### What the task requires
The answer is an exact repeat of the entries below, with the pictures omitted.

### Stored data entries

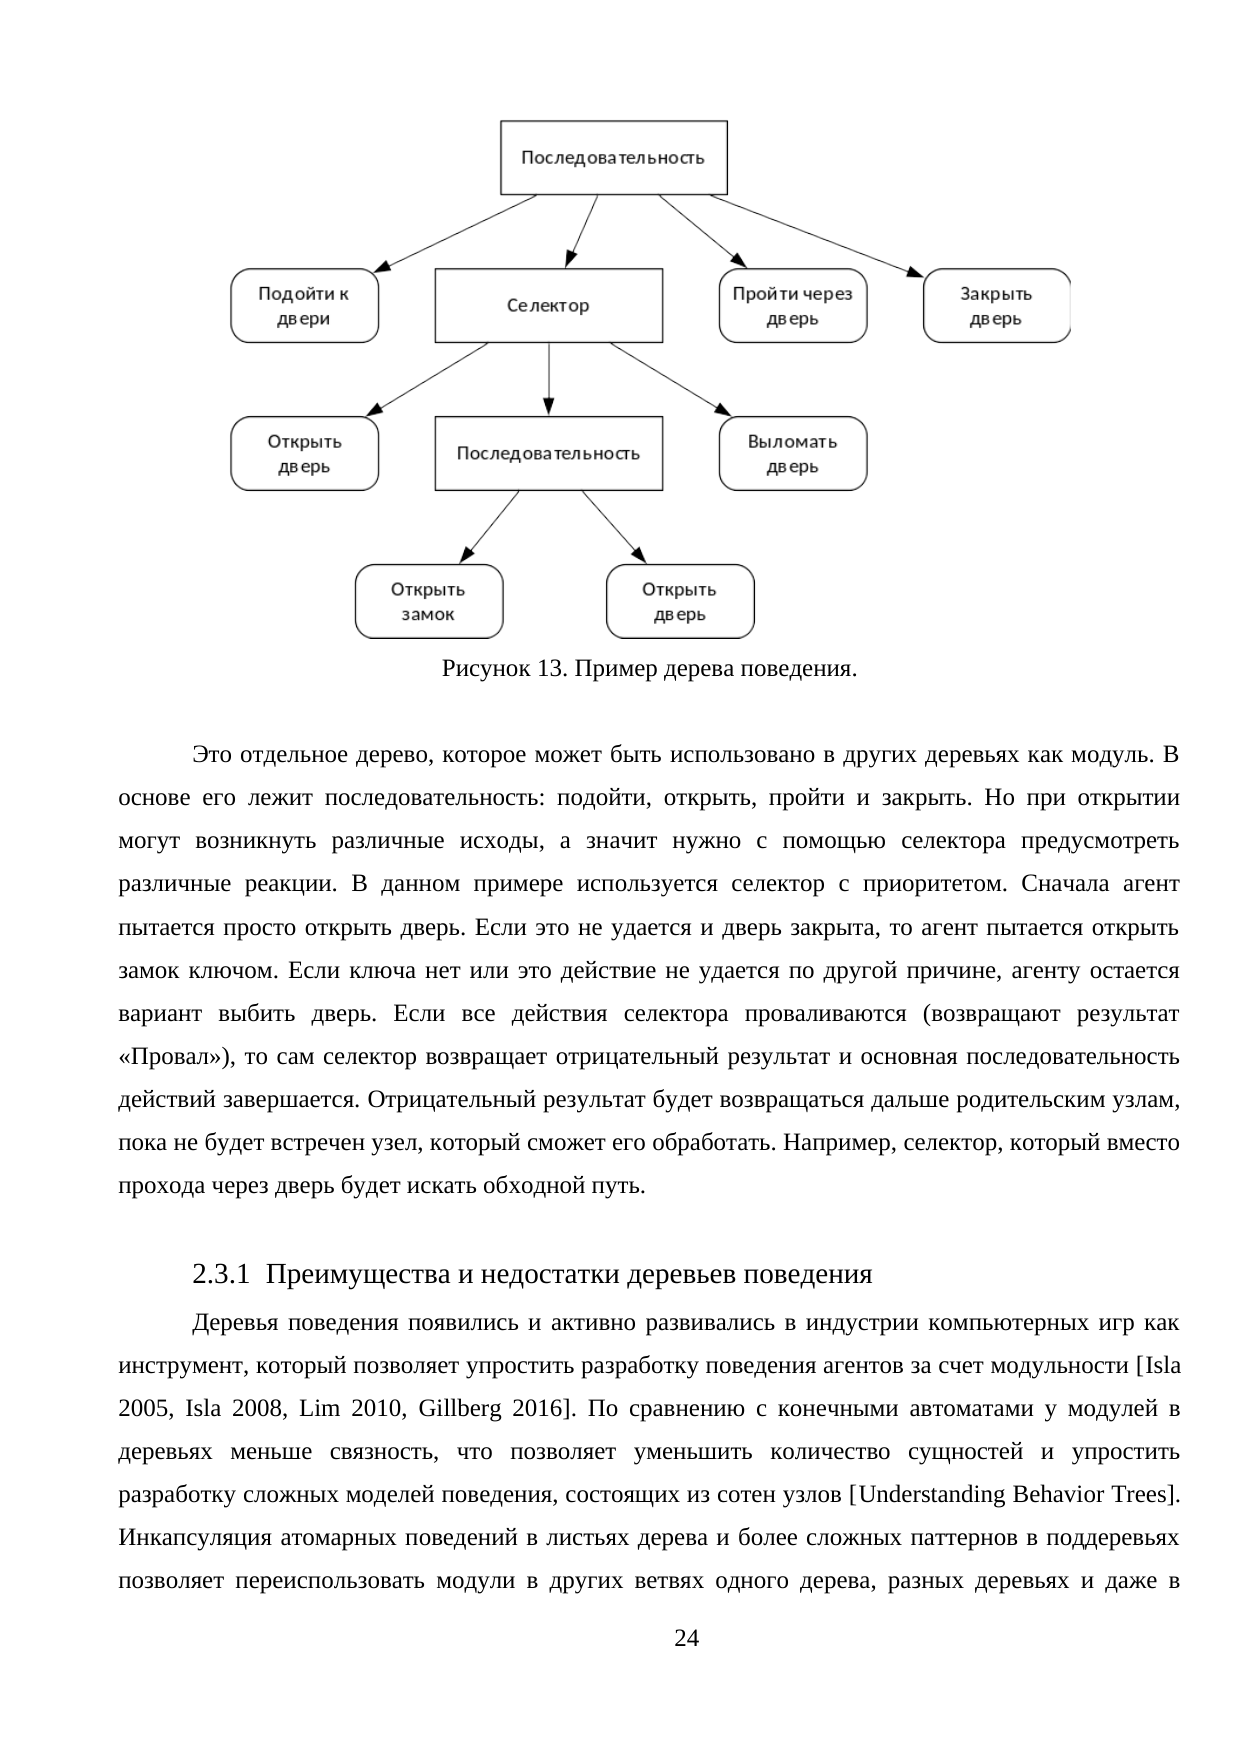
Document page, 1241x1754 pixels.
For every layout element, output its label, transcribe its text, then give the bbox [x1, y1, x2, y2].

text Это отдельное дерево, которое может быть использовано в других деревьях как модуль. В основе его лежит последовательность: подойти, открыть, пройти и закрыть. Но при открытии могут возникнуть различные исходы, а значит нужно с помощью селектора предусмотреть различные реакции. В данном примере используется селектор с приоритетом. Сначала агент пытается просто открыть дверь. Если это не удается и дверь закрыта, то агент пытается открыть замок ключом. Если ключа нет или это действие не удается по другой причине, агенту остается вариант выбить дверь. Если все действия селектора проваливаются (возвращают результат «Провал»), то сам селектор возвращает отрицательный результат и основная последовательность действий завершается. Отрицательный результат будет возвращаться дальше родительским узлам, пока не будет встречен узел, который сможет его обработать. Например, селектор, который вместо прохода через дверь будет искать обходной путь. [118, 739, 1181, 1199]
subtitle Преимущества и недостатки деревьев поведения [118, 1257, 1181, 1290]
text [118, 1307, 1181, 1594]
text Рисунок . Пример дерева поведения. [118, 653, 1181, 682]
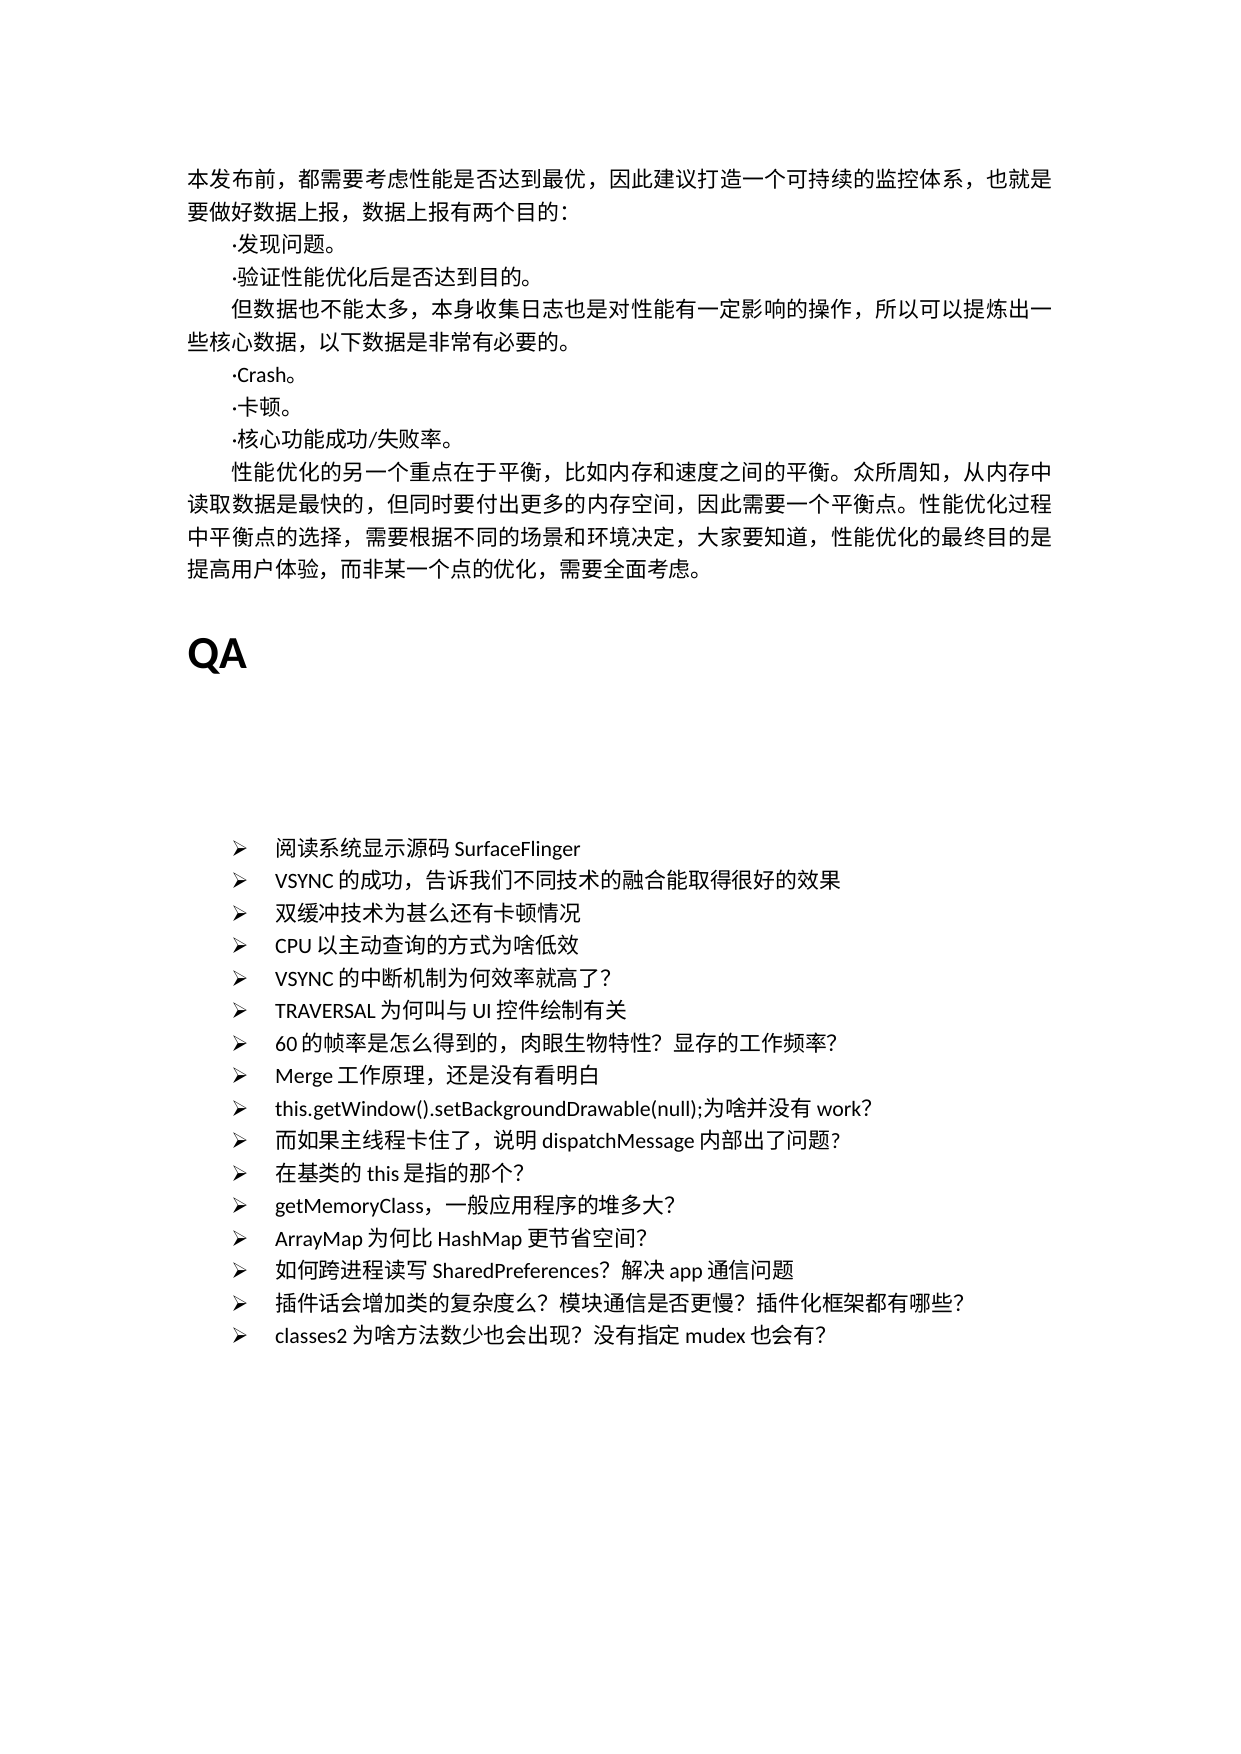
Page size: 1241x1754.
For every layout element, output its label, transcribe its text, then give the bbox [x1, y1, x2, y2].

list getMemoryClass，一般应用程序的堆多大？ [231, 1188, 1053, 1221]
list TRAVERSAL为何叫与UI控件绘制有关 [231, 993, 1053, 1026]
list 而如果主线程卡住了，说明dispatchMessage内部出了问题? [231, 1123, 1053, 1156]
text 但数据也不能太多，本身收集日志也是对性能有一定影响的操作，所以可以提炼出一些核心数据，以下数据是非常有必要的。 [187, 292, 1053, 357]
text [187, 162, 1053, 227]
list Merge工作原理，还是没有看明白 [231, 1058, 1053, 1091]
text 性能优化的另一个重点在于平衡，比如内存和速度之间的平衡。众所周知，从内存中读取数据是最快的，但同时要付出更多的内存空间，因此需要一个平衡点。性能优化过程中平衡点的选择，需要根据不同的场景和环境决定，大家要知道，性能优化的最终目的是提高用户体验，而非某一个点的优化，需要全面考虑。 [187, 454, 1053, 584]
list 在基类的this是指的那个？ [231, 1156, 1053, 1188]
list 插件话会增加类的复杂度么？模块通信是否更慢？插件化框架都有哪些？ [231, 1286, 1053, 1318]
list ArrayMap为何比HashMap更节省空间？ [231, 1221, 1053, 1253]
text ·卡顿。 [187, 389, 1053, 422]
list this.getWindow().setBackgroundDrawable(null);为啥并没有work？ [231, 1091, 1053, 1123]
list CPU以主动查询的方式为啥低效 [231, 928, 1053, 961]
list classes2 为啥方法数少也会出现？没有指定mudex也会有？ [231, 1318, 1053, 1351]
text ·Crash。 [187, 357, 1053, 389]
text ·验证性能优化后是否达到目的。 [187, 259, 1053, 292]
list VSYNC的成功，告诉我们不同技术的融合能取得很好的效果 [231, 863, 1053, 896]
list 双缓冲技术为甚么还有卡顿情况 [231, 896, 1053, 928]
list 阅读系统显示源码SurfaceFlinger [231, 831, 1053, 863]
text ·核心功能成功/失败率。 [187, 422, 1053, 454]
list 如何跨进程读写SharedPreferences？解决app通信问题 [231, 1253, 1053, 1286]
text ·发现问题。 [187, 227, 1053, 259]
list VSYNC的中断机制为何效率就高了？ [231, 961, 1053, 993]
list 60的帧率是怎么得到的，肉眼生物特性？显存的工作频率？ [231, 1026, 1053, 1058]
subtitle QA [187, 620, 1053, 685]
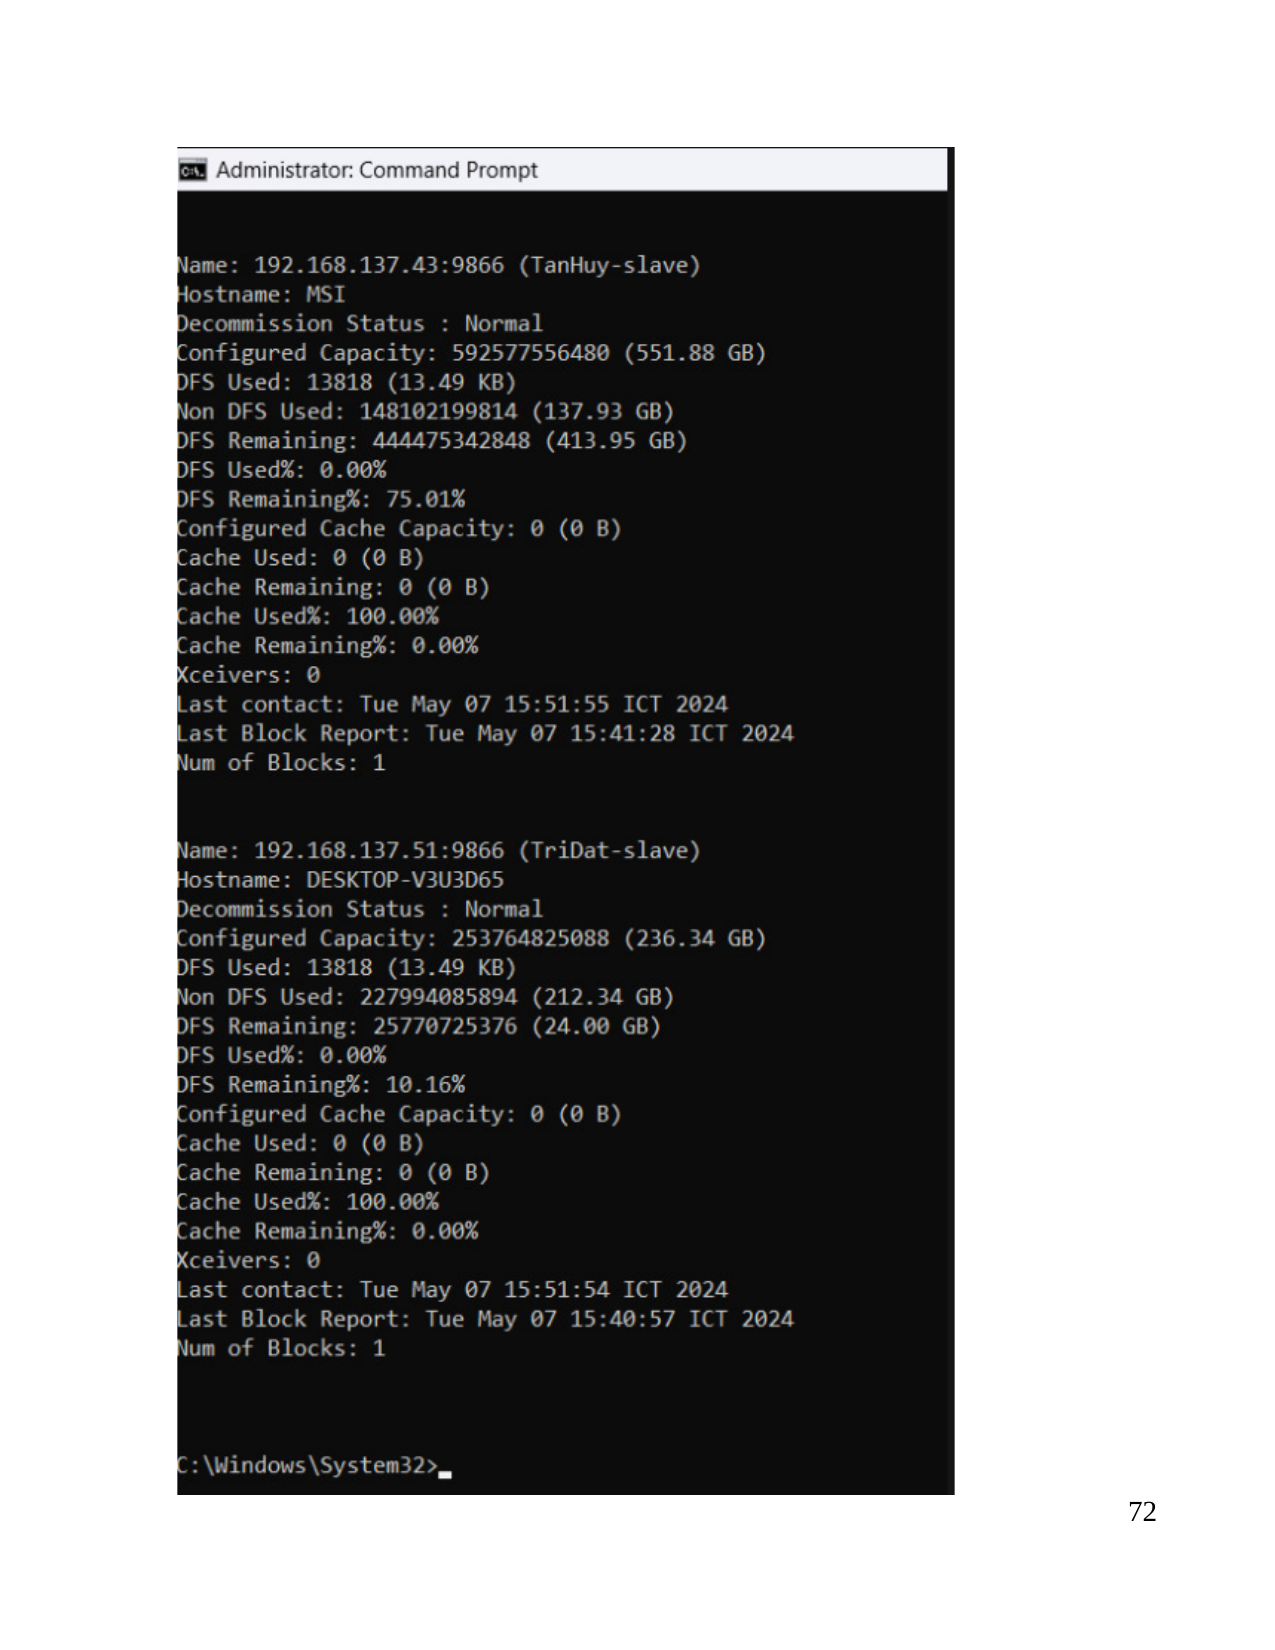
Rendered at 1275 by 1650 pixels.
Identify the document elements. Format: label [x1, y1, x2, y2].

picture [177, 147, 955, 1495]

### Response box
Document page, 1241x1754 pixels.
For every layout element, output its label, transcribe its text, then give the bbox [x1, y1, x2, y2].

text Это отдельное дерево, которое может быть использовано в других деревьях как модуль. В основе его лежит последовательность: подойти, открыть, пройти и закрыть. Но при открытии могут возникнуть различные исходы, а значит нужно с помощью селектора предусмотреть различные реакции. В данном примере используется селектор с приоритетом. Сначала агент пытается просто открыть дверь. Если это не удается и дверь закрыта, то агент пытается открыть замок ключом. Если ключа нет или это действие не удается по другой причине, агенту остается вариант выбить дверь. Если все действия селектора проваливаются (возвращают результат «Провал»), то сам селектор возвращает отрицательный результат и основная последовательность действий завершается. Отрицательный результат будет возвращаться дальше родительским узлам, пока не будет встречен узел, который сможет его обработать. Например, селектор, который вместо прохода через дверь будет искать обходной путь. [118, 739, 1181, 1199]
subtitle Преимущества и недостатки деревьев поведения [118, 1257, 1181, 1290]
text [118, 1307, 1181, 1594]
text Рисунок . Пример дерева поведения. [118, 653, 1181, 682]
Page size: 1241x1754.
For every layout element, output its label, transcribe its text, then give the bbox [x1, y1, x2, y2].

list getMemoryClass，一般应用程序的堆多大？ [231, 1188, 1053, 1221]
list TRAVERSAL为何叫与UI控件绘制有关 [231, 993, 1053, 1026]
list 而如果主线程卡住了，说明dispatchMessage内部出了问题? [231, 1123, 1053, 1156]
text 但数据也不能太多，本身收集日志也是对性能有一定影响的操作，所以可以提炼出一些核心数据，以下数据是非常有必要的。 [187, 292, 1053, 357]
text [187, 162, 1053, 227]
list Merge工作原理，还是没有看明白 [231, 1058, 1053, 1091]
text 性能优化的另一个重点在于平衡，比如内存和速度之间的平衡。众所周知，从内存中读取数据是最快的，但同时要付出更多的内存空间，因此需要一个平衡点。性能优化过程中平衡点的选择，需要根据不同的场景和环境决定，大家要知道，性能优化的最终目的是提高用户体验，而非某一个点的优化，需要全面考虑。 [187, 454, 1053, 584]
list 在基类的this是指的那个？ [231, 1156, 1053, 1188]
list 插件话会增加类的复杂度么？模块通信是否更慢？插件化框架都有哪些？ [231, 1286, 1053, 1318]
list ArrayMap为何比HashMap更节省空间？ [231, 1221, 1053, 1253]
text ·卡顿。 [187, 389, 1053, 422]
list this.getWindow().setBackgroundDrawable(null);为啥并没有work？ [231, 1091, 1053, 1123]
list CPU以主动查询的方式为啥低效 [231, 928, 1053, 961]
list classes2 为啥方法数少也会出现？没有指定mudex也会有？ [231, 1318, 1053, 1351]
text ·Crash。 [187, 357, 1053, 389]
text ·验证性能优化后是否达到目的。 [187, 259, 1053, 292]
list VSYNC的成功，告诉我们不同技术的融合能取得很好的效果 [231, 863, 1053, 896]
list 双缓冲技术为甚么还有卡顿情况 [231, 896, 1053, 928]
list 阅读系统显示源码SurfaceFlinger [231, 831, 1053, 863]
text ·核心功能成功/失败率。 [187, 422, 1053, 454]
list 如何跨进程读写SharedPreferences？解决app通信问题 [231, 1253, 1053, 1286]
text ·发现问题。 [187, 227, 1053, 259]
list VSYNC的中断机制为何效率就高了？ [231, 961, 1053, 993]
list 60的帧率是怎么得到的，肉眼生物特性？显存的工作频率？ [231, 1026, 1053, 1058]
subtitle QA [187, 620, 1053, 685]
Rendered at 1275 by 1650 pixels.
Identify the document elements. Format: label [x1, y1, x2, y2].

picture [177, 147, 955, 1495]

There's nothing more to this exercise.